街の歴史や数多くの証言を手がかりに、地域に根付く音楽文化やコロナ禍での地域のミュージシャンたちの奮闘を描く、佐藤和文さんの連載です。(書籍化しました!)
【佐藤和文】ジャズアルトサックスの基礎から教えていただいているアルトサックス奏者名雪祥代さんがクラシックからジャズに移って20年になるのを記念するライブが2024年12月6日、仙台市青葉区のエル・パーク仙台で開かれました。名雪さんの3枚目のCD「Psithurism(シスリズム)」のリリースを記念する意味もあったので、弟子20人ほどがビッグバンド形式でお祝い演奏しました。筆者は2013年以来、指導を受けているのでもちろん参加。名雪グループのリハーサルから本番まですぐ間近で接する機会を得ました。
ジャズ志願者にとって、人前で演奏する機会は貴重です。ふだんの練習の成果を試されるだけでなく、事前に予想もしなかった事態がいろいろ起きます。場数を踏むほど、何かの足しになるはずだと信じて参加するようにしています。今回はそれに加えて、プロの演奏家が本番までの時間をどう過ごすのか、リハーサルはどんな感じで行われるのかを間近に見る機会となりました。

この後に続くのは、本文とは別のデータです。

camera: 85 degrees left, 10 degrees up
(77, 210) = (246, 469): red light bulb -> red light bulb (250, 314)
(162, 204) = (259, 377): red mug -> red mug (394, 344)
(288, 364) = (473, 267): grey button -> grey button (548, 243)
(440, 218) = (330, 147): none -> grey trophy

会場設営のお手伝いができればと早めに行ったため、一部始終を見ることができました。「続・仙台ジャズノート」の連載のため、身近なジャズの現場を求めてうろうろしている筆者としては、最高にラッキーな時間でした。
ピアノの調律が念入りに続く中で、メンバーたちは思い思いに楽器を準備し、確認を続けていました。本番前の緊張感を感じさせながらも、全体としては和やかな空気を感じさせるあたり、さすがにステージ慣れしているように見えました。

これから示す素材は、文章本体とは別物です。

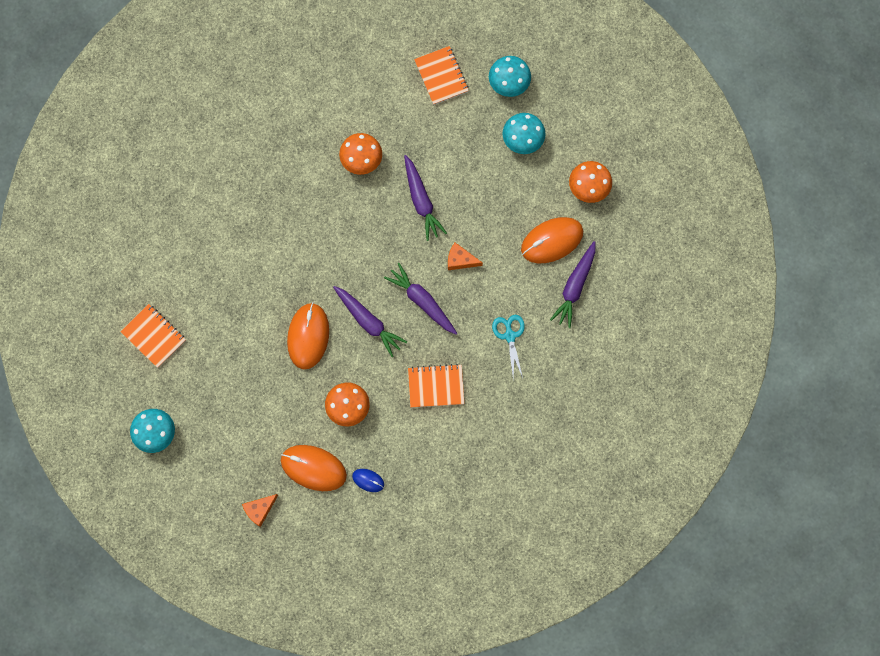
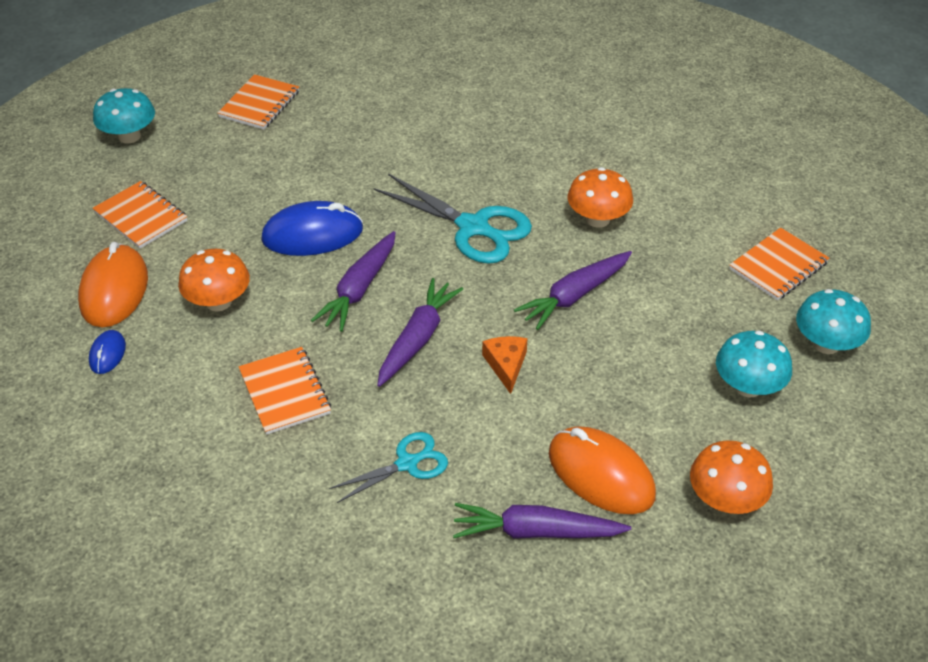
camera: 70 degrees right, 30 degrees down
(248, 440) = (141, 217): none -> orange notebook
(259, 510) = (39, 253): orange cheese -> none
(308, 336) = (312, 234): orange mouse -> blue mouse
(339, 237) = (473, 227): none -> turquoise scissors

お手伝いと言っても、特に決まった役割があるわけではないのでドラマーの露ポンさんに話しかけてみました。露ポンさんは札幌から仙台に移ってきた人。筆者が演奏を聴くのは今回が2回目です。学生時代からドラムで遊んできた筆者にも分かることですが、ドラムの場合、付属品も含めて数が多いのですが、楽器の配置などの細かいセッティングは結局、演奏者が自分でやるしかありません。スタンド類をケースから出すのを少し手伝った後は、パイプ椅子を並べ、ばね式の階段席を組み立てる作業に入りました。リハーサルの直前、名雪さんが「ちょっと早く来た生徒さん」と紹介してくれたので、ふだんなら「関係者以外出入り禁止」のはずのリハーサルも冒頭からしっかり聴くことができました。実に面白い経験でした。
この日の名雪グループは、名雪さんのサックスを軸に、ピアノの谷川賢作さん、ベースの小美濃悠太さん、ギターの細田好弘さん、露ポンさんことドラムの三露采市さん、仙台フィルで活躍したチェロ奏者、山本純さんでした。新譜にも入っている名雪さんのオリジナルを中心に、優しくて、温かい音世界を堪能できました。
蛇足ですが、弟子たち20人ほどが3パートに分かれて参加した曲は『ウィンターワンダーランド」(Winter Wonderland)』でした。メンバーが会場のさまざまな場所から演奏しながらステージに上がる「フラッシュ・モブ」的な趣向でしたが、自分の演奏が気になり、雰囲気を楽しむどころではありませんでした。
事前に予想もしなかったミスが出たのは準備不足?それとも能力の問題でしょうか。本番終了後の週末には、当日のビデオ映像を横目に見ながら、課題曲の構成をあらためて見直す『弟子時間』をたっぷり楽しみましたとさ。みなさん、お疲れさまでした。